I am want to sample from the binomial distribution B(n,p) but with an additional constraint that the sampled value belongs in the range [a,b] (instead of the normal 0 to n range). In other words, I have to sample a value from binomial distribution given that it lies in the range [a,b]. Mathematically, I can write the pmf of this distribution (f(x)) in terms of the pmf of binomial distribution bin(x) = [(nCx)*(p)^x*(1-p)^(n-x)] as
sum = 0
for i in range(a,b+1):
sum += bin(i)
f(x) = bin(x)/sum
One way of sampling from this distribution is to sample a uniformly distributed number and apply the inverse of the CDF(obtained using the pmf). However, I don't think this is a good idea as the pmf calculation would easily get very time-consuming.
The values of n,x,a,b are quite large in my case and this way of computing pmf and then using a uniform random variable to generate the sample seems extremely inefficient due to the factorial terms in nCx.
What's a nice/efficient way to achieve this?
This is a way to collect all the values of bin in a pretty short time:
from scipy.special import comb
import numpy as np
def distribution(n, p=0.5):
x = np.arange(n+1)
return comb(n, x, exact=False) * p ** x * (1 - p) ** (n - x)
It can be done in a quarter of microsecond for n=1000.
Sample run:
>>> distribution(4):
array([0.0625, 0.25 , 0.375 , 0.25 , 0.0625])
You can sum specific parts of this array like so:
>>> np.sum(distribution(4)[2:4])
0.625
Remark: For n>1000 middle values of this distribution requires to use extremely large numbers in multiplication therefore RuntimeWarning is raised.

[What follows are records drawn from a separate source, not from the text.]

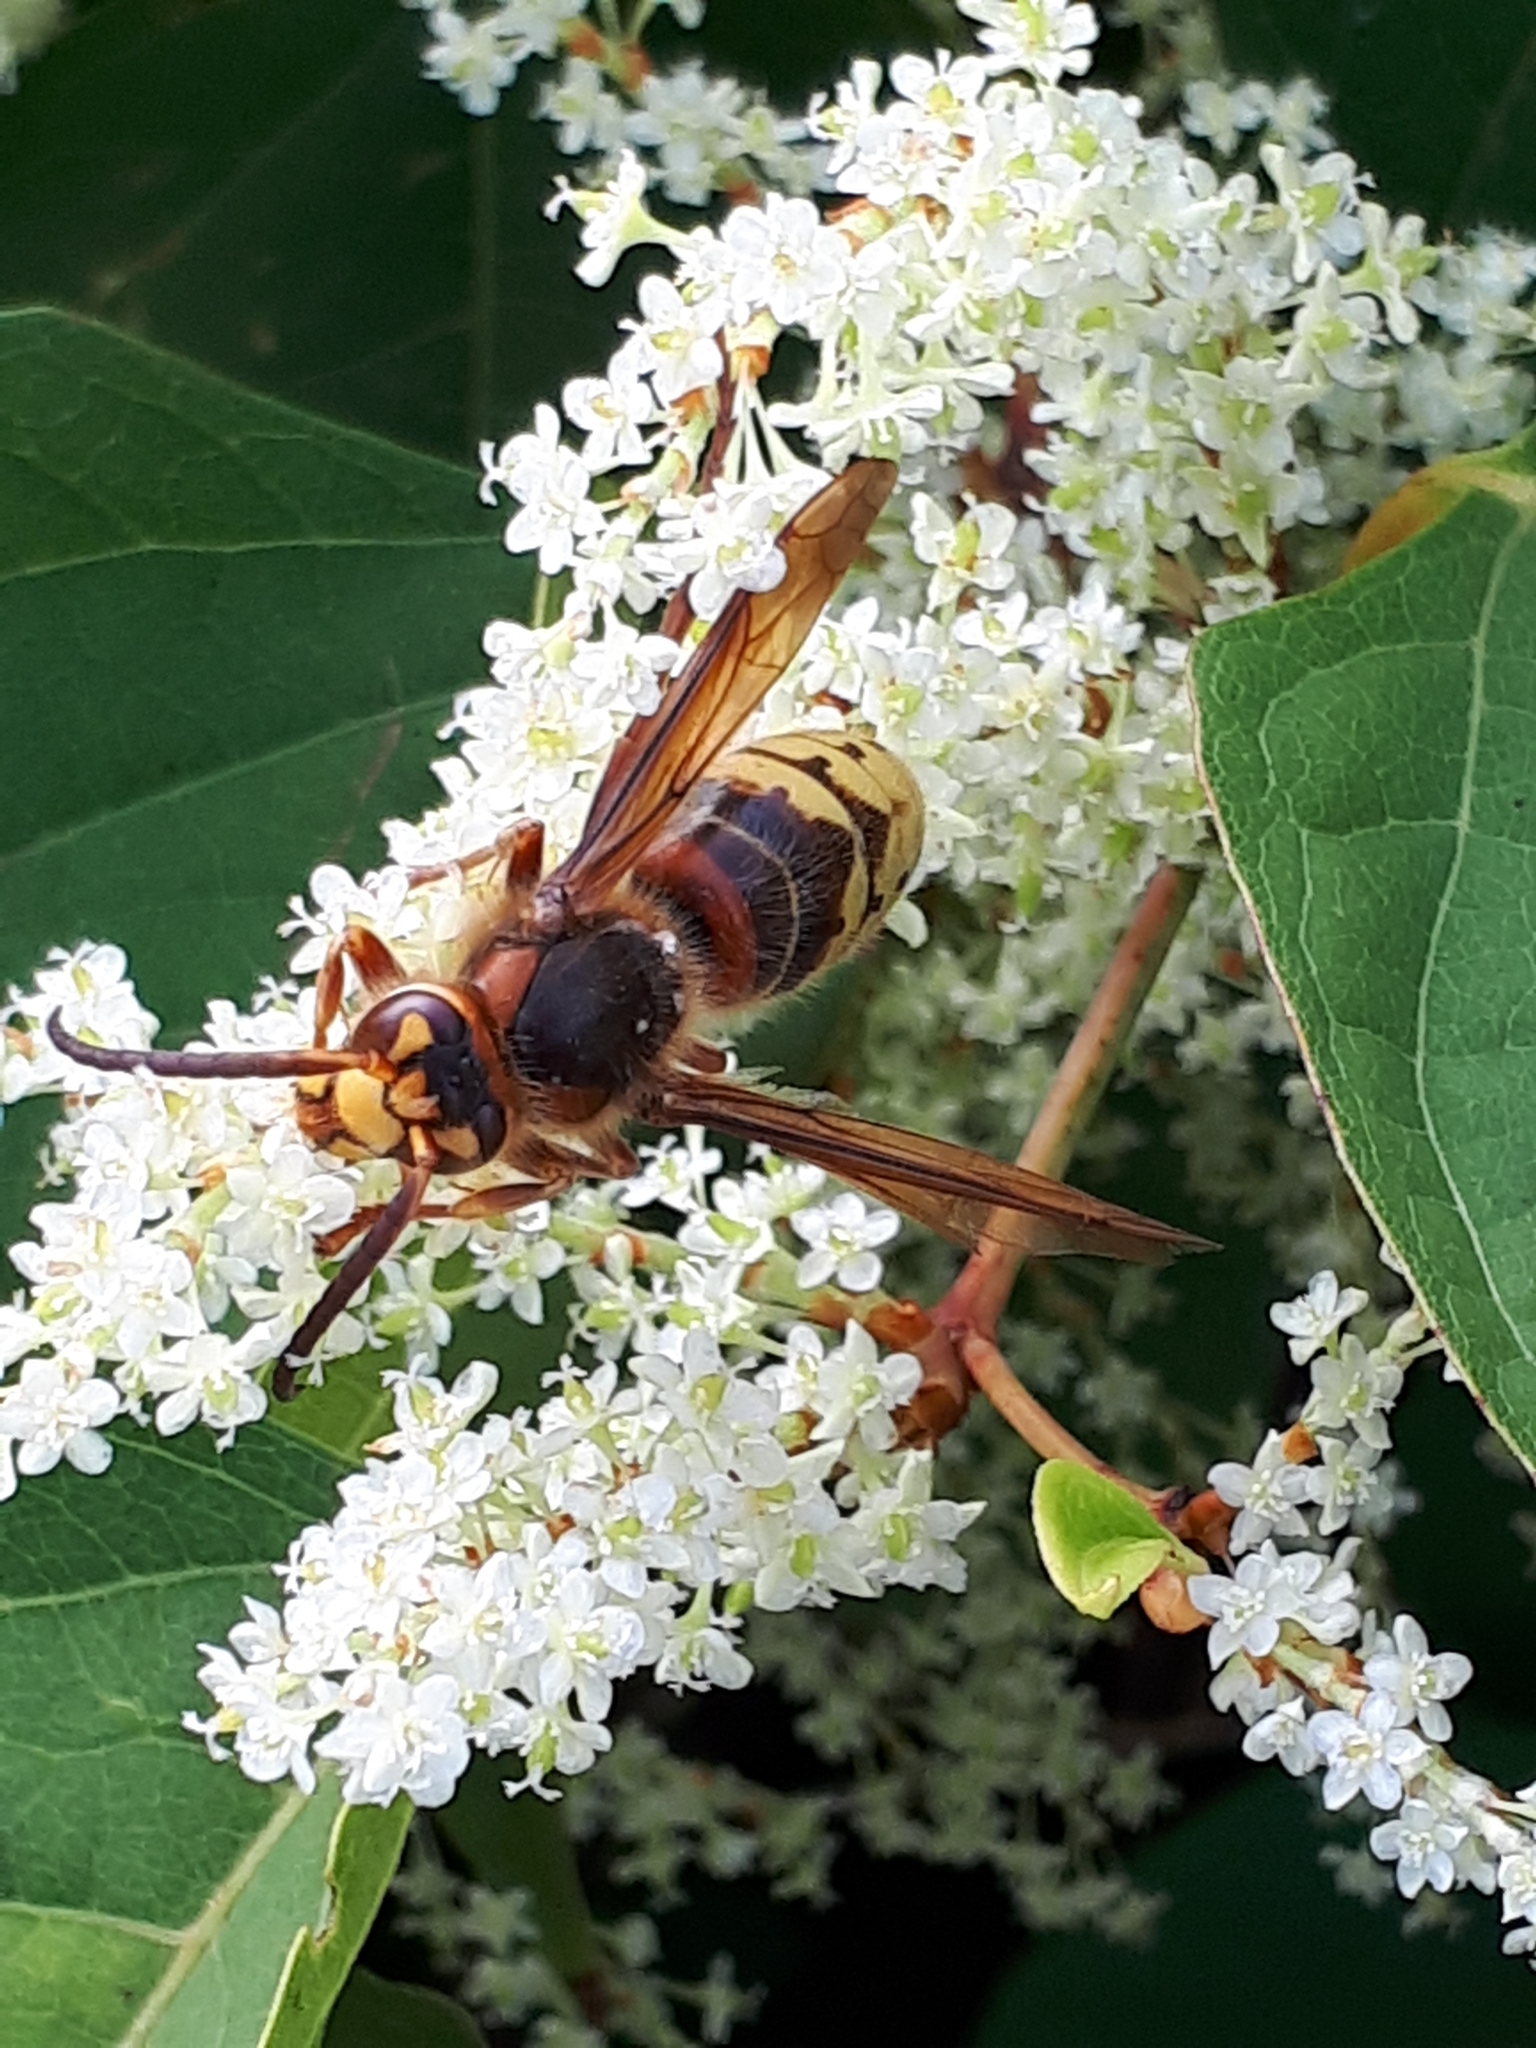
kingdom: Animalia
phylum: Arthropoda
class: Insecta
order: Hymenoptera
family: Vespidae
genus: Vespa
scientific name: Vespa crabro
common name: Hornet
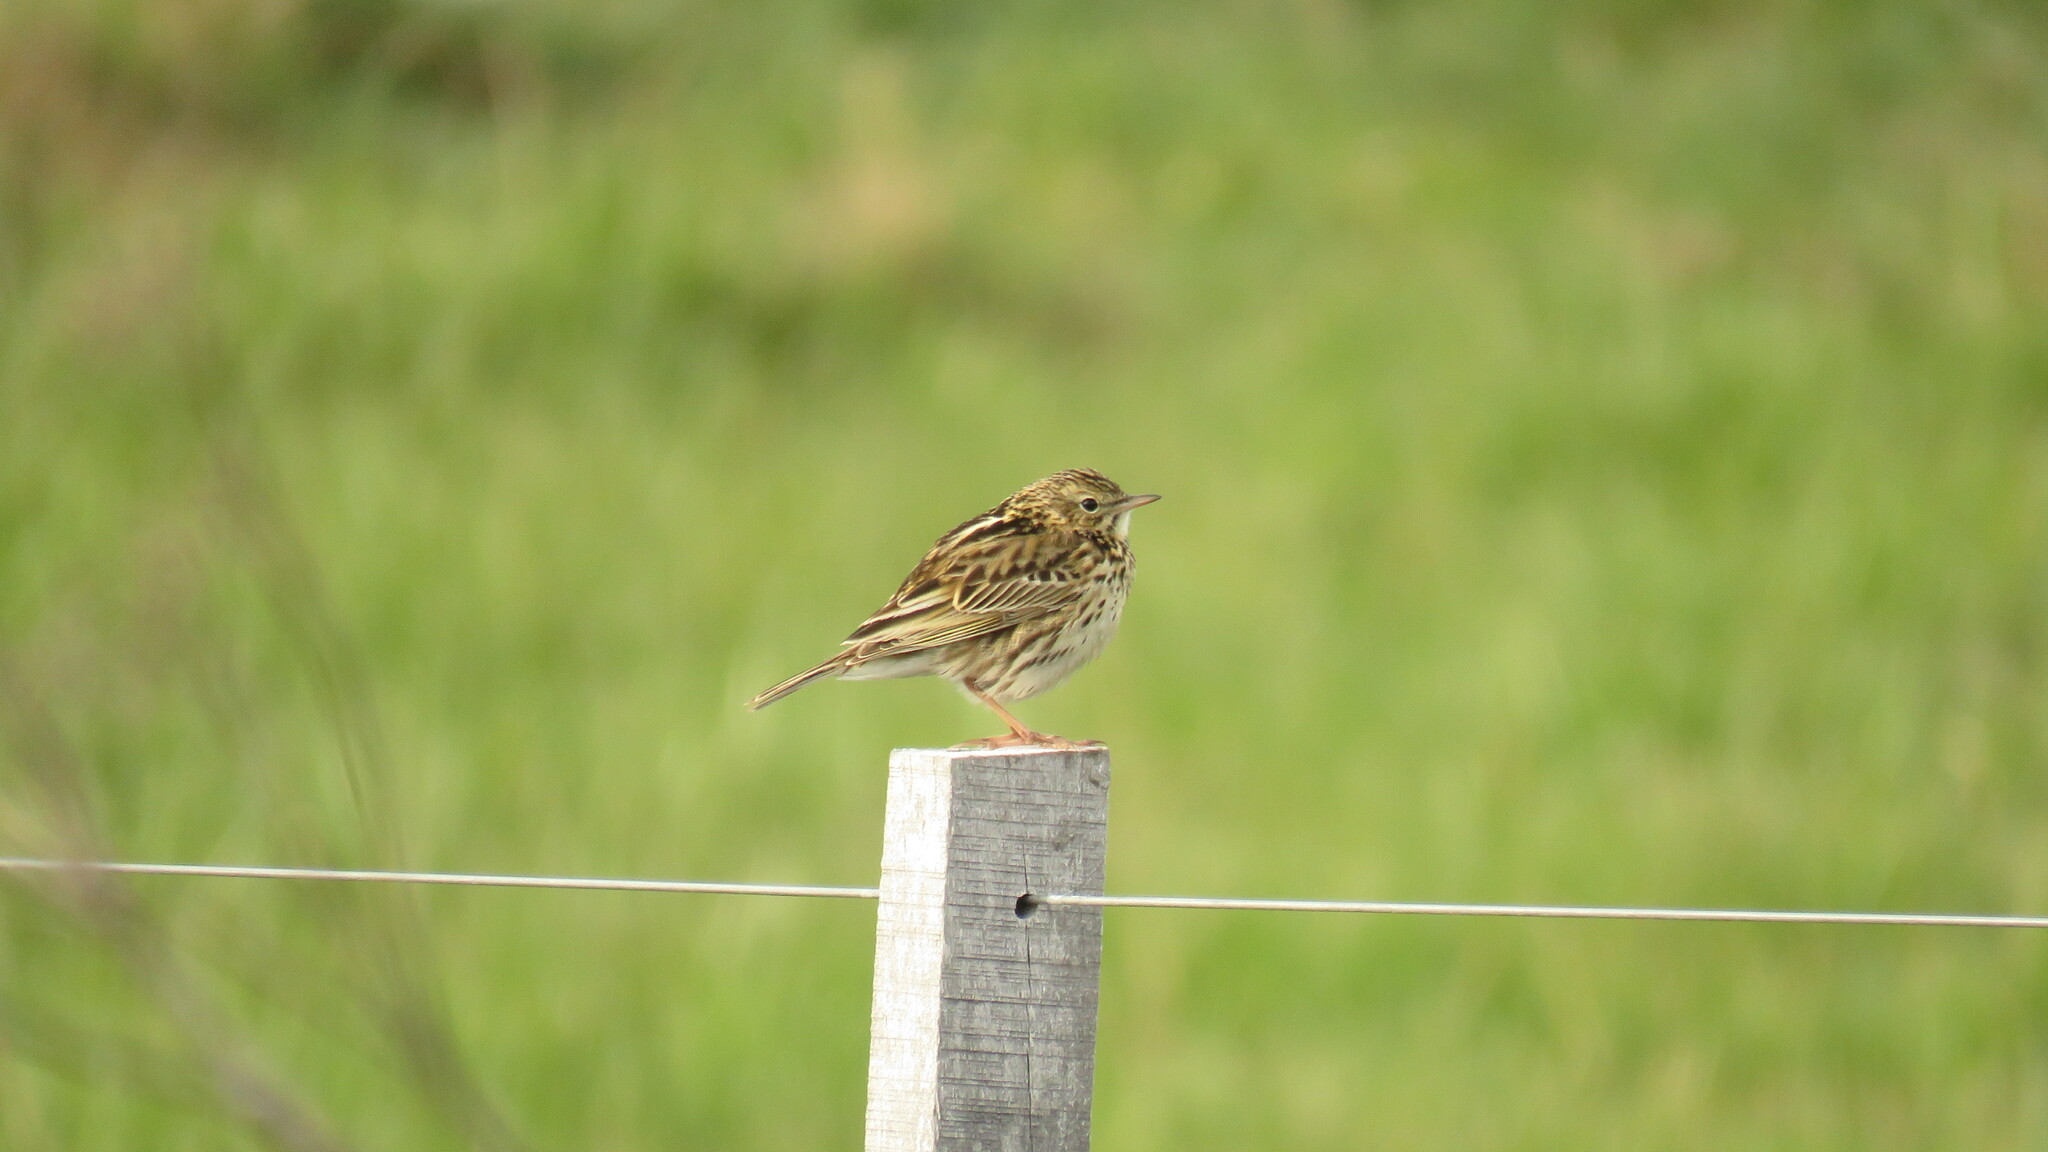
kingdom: Animalia
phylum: Chordata
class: Aves
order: Passeriformes
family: Motacillidae
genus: Anthus
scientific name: Anthus correndera
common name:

You can use scipy.stats.binom equivalently:
from scipy.stats import binom
def distribution(n, p):
return binom.pmf(np.arange(n+1), n, p)
This does the same as above mentioned method quite efficiently (n=1000000 in a third of second). Alternatively, you can use binom.cdf(np.arange(n+1), n, p) which calculate cumulative sum of binom.pmf. Then subtraction of bth and ath items of this array gives an output which is very close to what you expect.